• [EXCERPT]
* * * *

THOUGHT FACTORY: CREATION BEGINS WHERE OPINION ENDS
by Vinta Nanda October 30 2025, 12:00 am Estimated Reading Time: 5 mins, 6 secsArt is born from surrender, not control. While opinions about art come from privilege and position, creation emerges from vulnerability and courage — it’s time critics Photography: Vinta Nanda aside, writes Vinta Nanda.
In today’s era of digital deluge and creative democratisation, independent cinema and alternative art forms are redefining boundaries. The relationship between critics and creators is shifting as power decentralises. Artistic expression, once controlled by opinion leaders and industry gatekeepers, now flourishes freely through social media, streaming platforms, and accessible tools of creation. This piece by Nanda explores how art thrives through empathy, surrender, and experimentation, while opinions often emerge from authority and bias. She argues that in this new age of content overflow, storytelling, music, and filmmaking, only those who create can truly critique — and that the era of the passive critic is coming to a natural end.
The Distance Between Opinion and Creation
Having an opinion about art and making art are poles apart. One is an act of assertion; the other, an act of surrender. Opinions often come from a place of power — position, influence, and the ability to make or break. Creation, on the other hand, emerges from a state of powerlessness. The best art has always come from those who have nothing to lose, only something to express.
When we say independent cinema is a spirit, not a genre, we refer to this exact essence — a spirit of immersion, exploration, listening, understanding, and experimentation. It’s about courage in uncertainty, about losing oneself in the act of discovery. Exploration leads to adventure in unknown places. Listening is an act of surrender, a belief in someone else’s truth. Understanding grows out of empathy, even for those we disagree with. Experimentation requires audacity — the bravery to break from the known and leap into the unknown.

* * * *

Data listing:

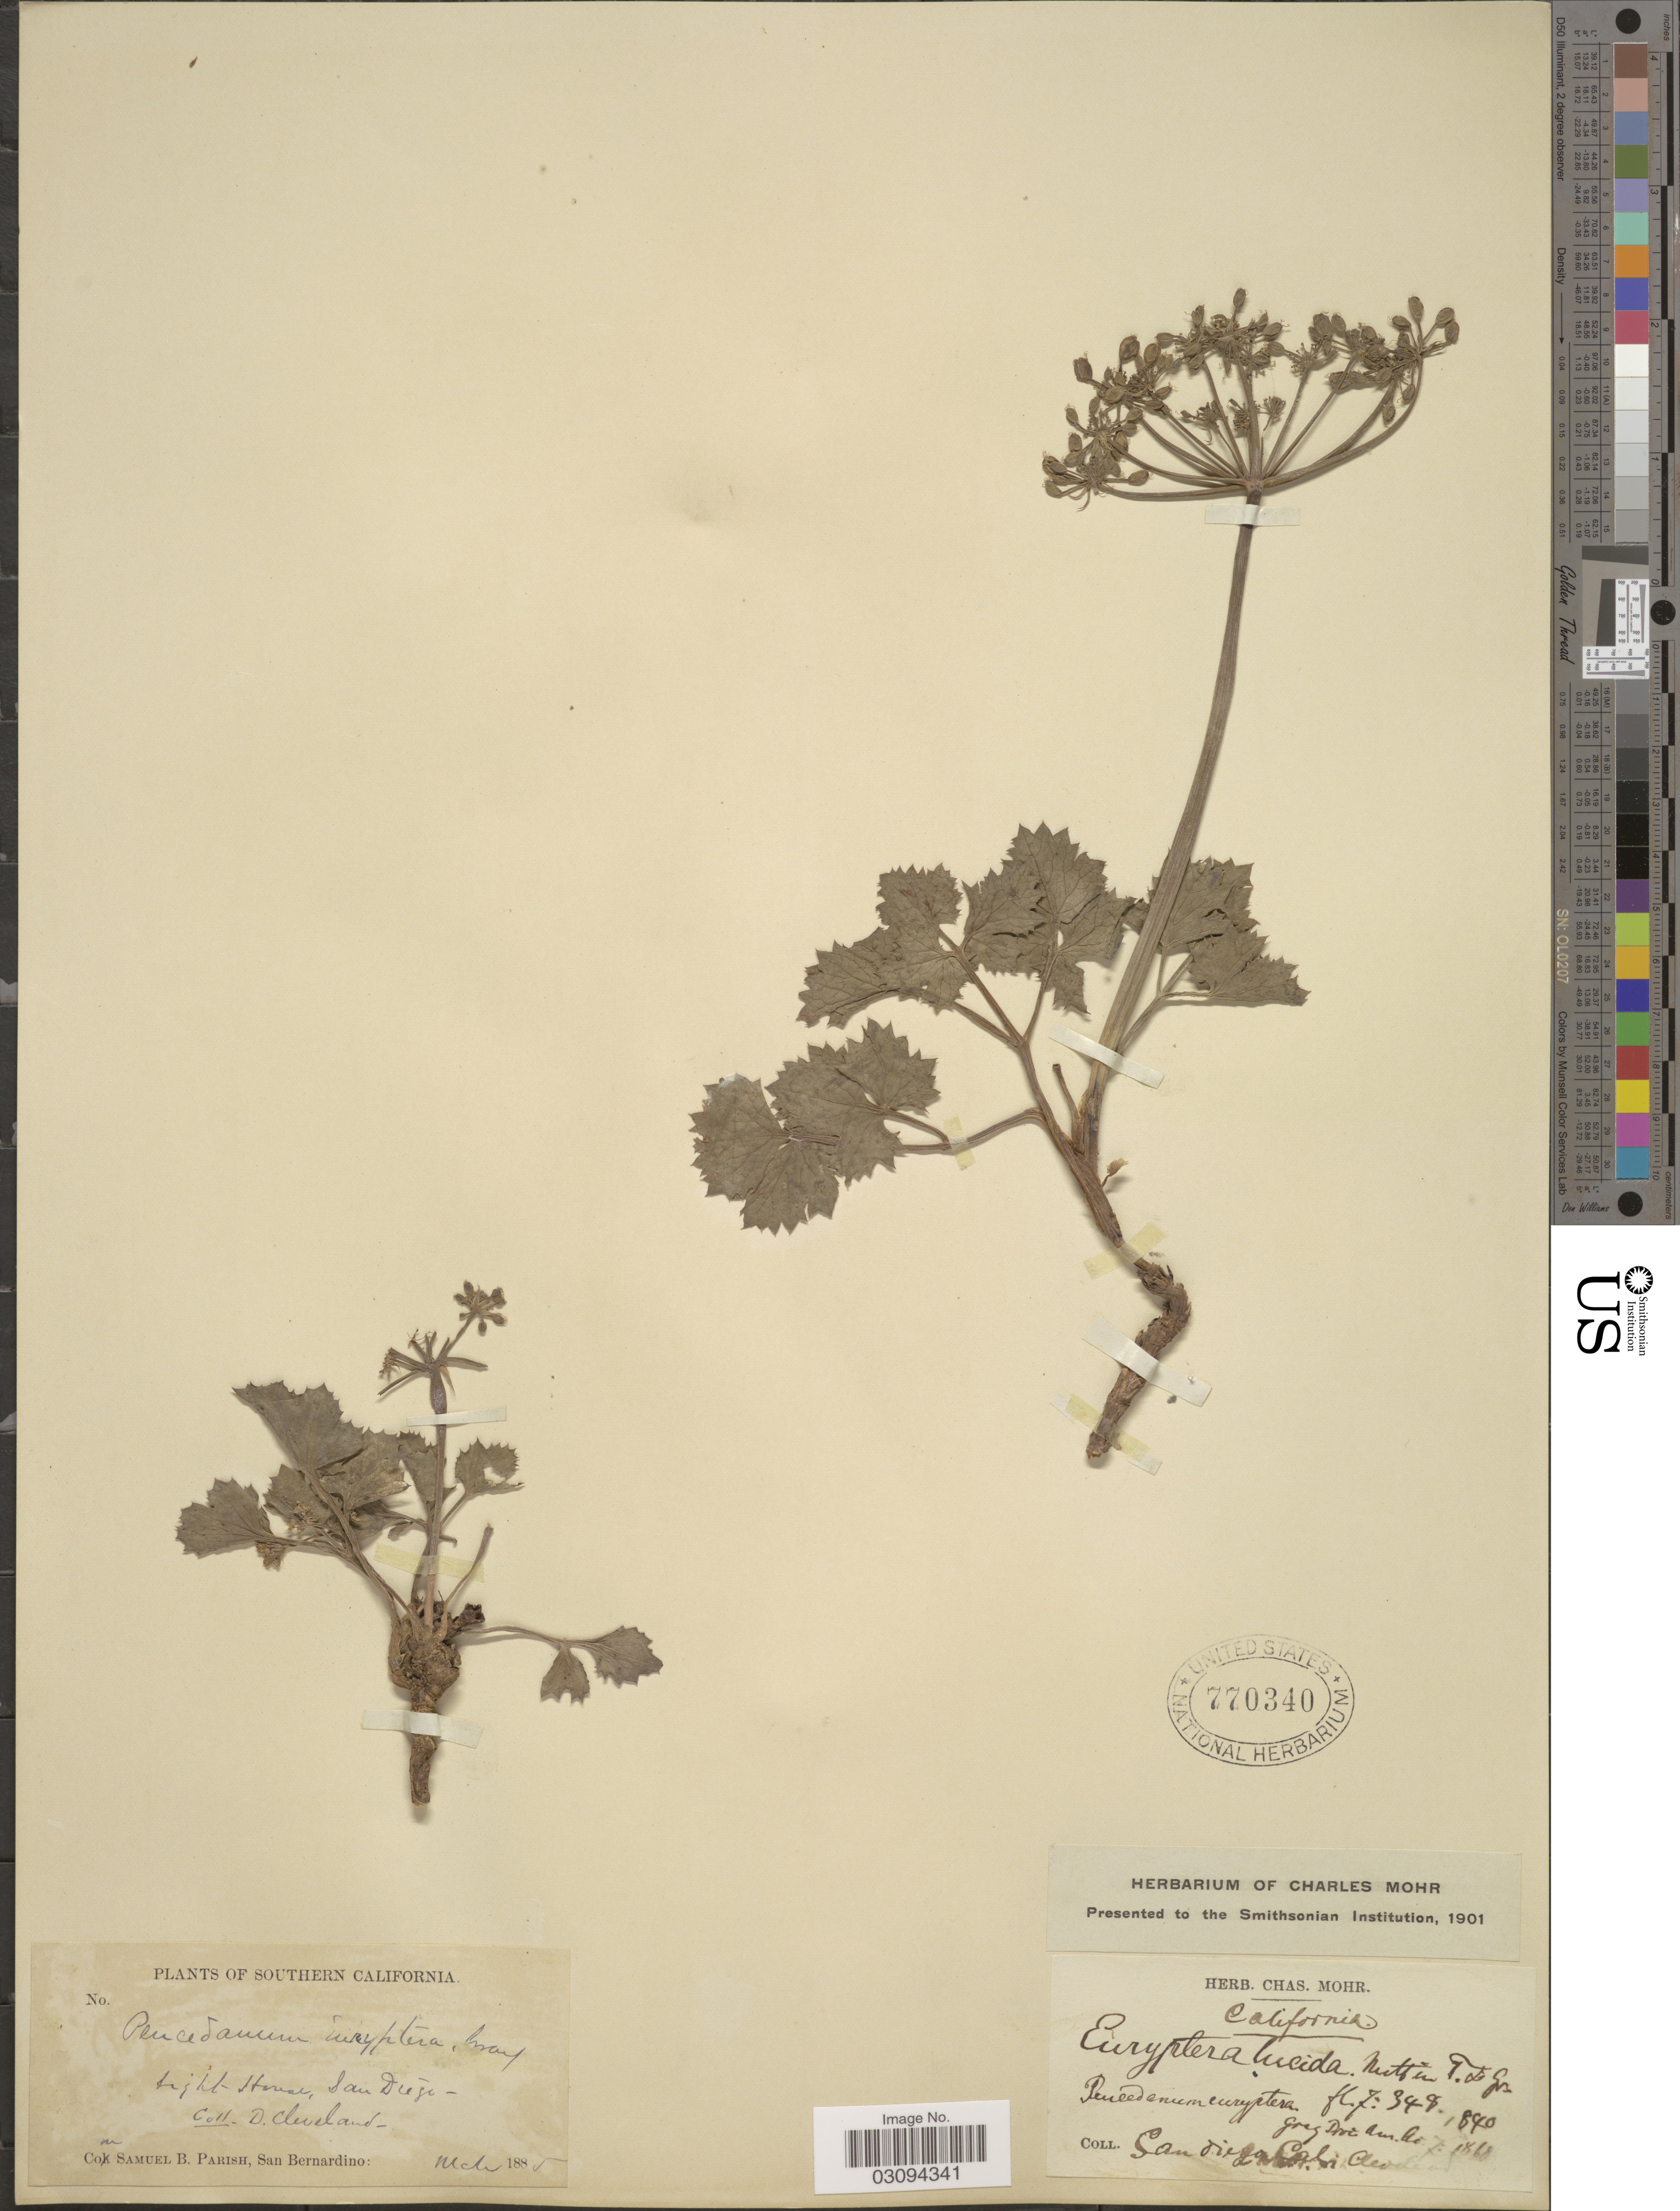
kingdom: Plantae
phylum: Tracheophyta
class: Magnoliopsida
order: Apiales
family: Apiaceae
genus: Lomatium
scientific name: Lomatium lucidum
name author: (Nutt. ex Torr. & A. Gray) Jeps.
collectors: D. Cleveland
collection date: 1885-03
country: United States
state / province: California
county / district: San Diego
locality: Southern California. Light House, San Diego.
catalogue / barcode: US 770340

* * * *

• [JOBS]
1. In the essay on opinion and creation, independent cinema is called a spirit rather than what?
2. In the data listing, rewrite the lines from the one with "state / province: California" through the end, putting "site" in place of "locality" and leaving everything else unchanged.

• [ANSWERS FOR THIS EXERCISE]
1. A genre.

2.
state / province: California
county / district: San Diego
site: Southern California. Light House, San Diego.
catalogue / barcode: US 770340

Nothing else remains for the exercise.